Individuals kept logs of how often they had spontaneous bowel movements and if there were any problems they experienced. Any patient who failed to have a bowel movement in 72 hours was allowed to take bisacodyl (a stimulant laxative for short-term use) and then an enema if the bisacodyl did not work.

The researchers hoped naloxegol would allow participants to have three or more spontaneous bowel movements per week, with one or more extra bowel movements for at least nine of the 12 weeks. These researchers also wanted those on naloxegol to have that additional bowel movement in at least three of the final four weeks of the study.

In both studies, 25 milligrams of naloxegol worked better, by 10 percent to 15 percent, than placebo. In one of the two studies, patients on 12.5 milligrams of naloxegol fared better than those on placebo.

The side effects reported by those taking naloxegol were nausea, abdominal pain, vomiting, diarrhea and flatulence (having gas). These side effects were more evident in those taking the higher dose of naloxegol.

The authors of this study concluded that naloxegol may prove to be beneficial for people taking opioids who have tried other laxatives without much success.

“Providing a non-laxative medication that will block the constipating effects of opiates will fill a much needed gap in the treatment of constipation," said Steve Leuck, PharmD, a pharmacist in Santa Cruz, California and founder of AudibleRx, which provides internet-based, medication-specific counseling sessions in digital/audio format.

"I was especially encouraged to read that naloxegol proved beneficial in patients who had persistent constipation, even after using available treatments such as osmotic and stimulant laxatives," Dr.
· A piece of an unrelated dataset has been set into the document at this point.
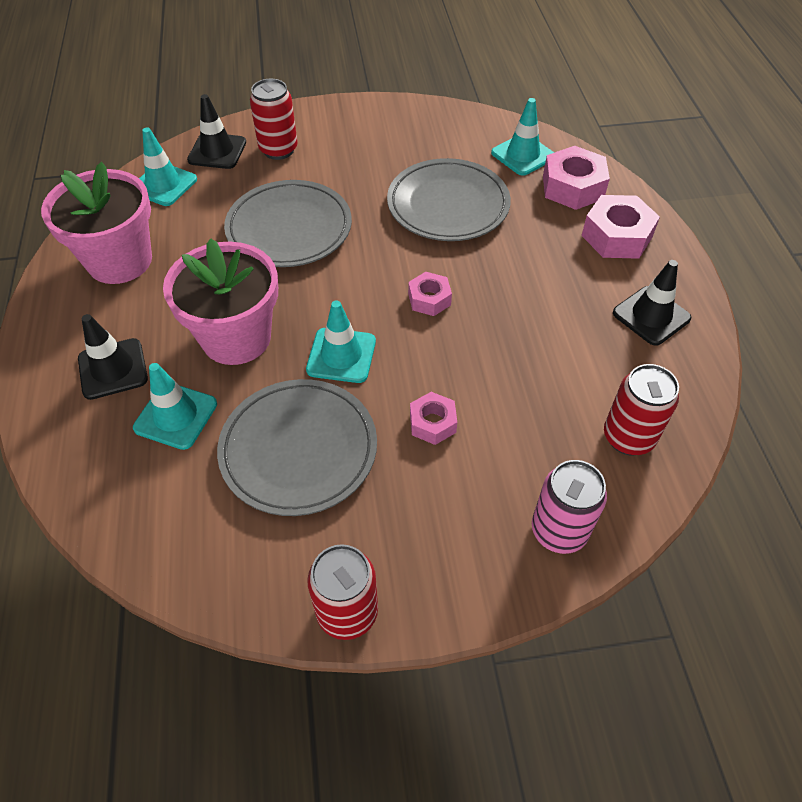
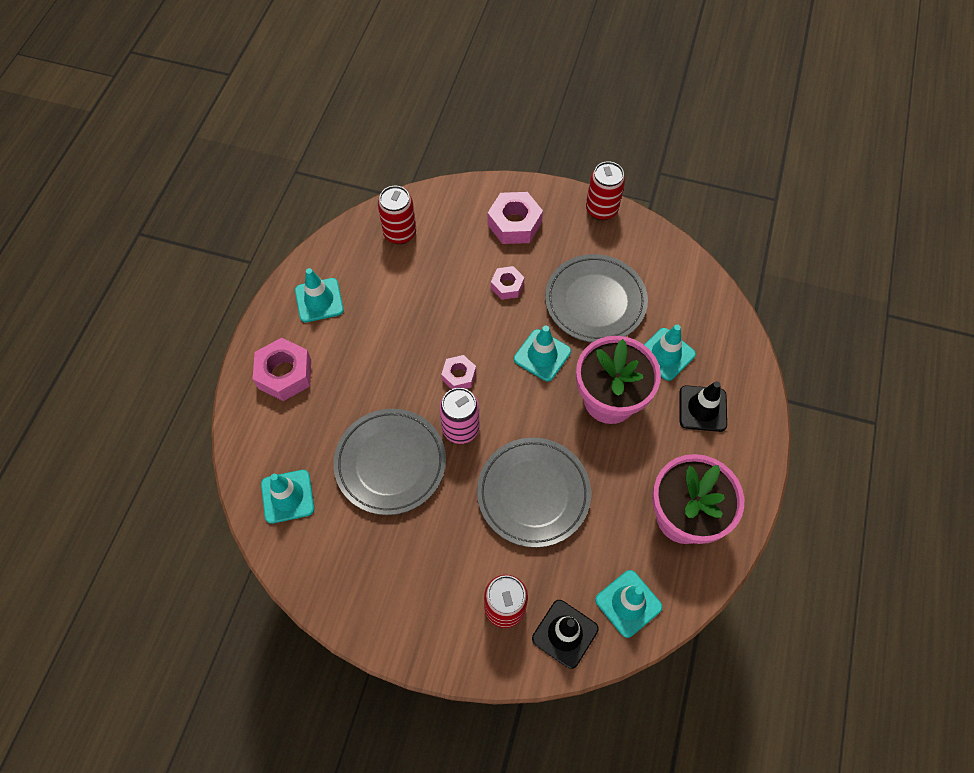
camera: 155 degrees left, 10 degrees up
(559, 531) = (474, 204): pink can -> pink can (460, 429)
(573, 187) = (276, 438): pink nut -> pink nut (514, 223)
(651, 316) = (319, 300): black traffic cone -> turquoise traffic cone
Leuck told dailyRx News. "Based on the study results, naloxegol appears to be reasonably low in side effects; however, being a new treatment option, its initial cost may limit its availability to the general population.”

This study appeared in The New England Journal of Medicine on June 4. It was supported by AstraZeneca, producer of naloxegol. Three of the study authors are also employees of AstraZeneca.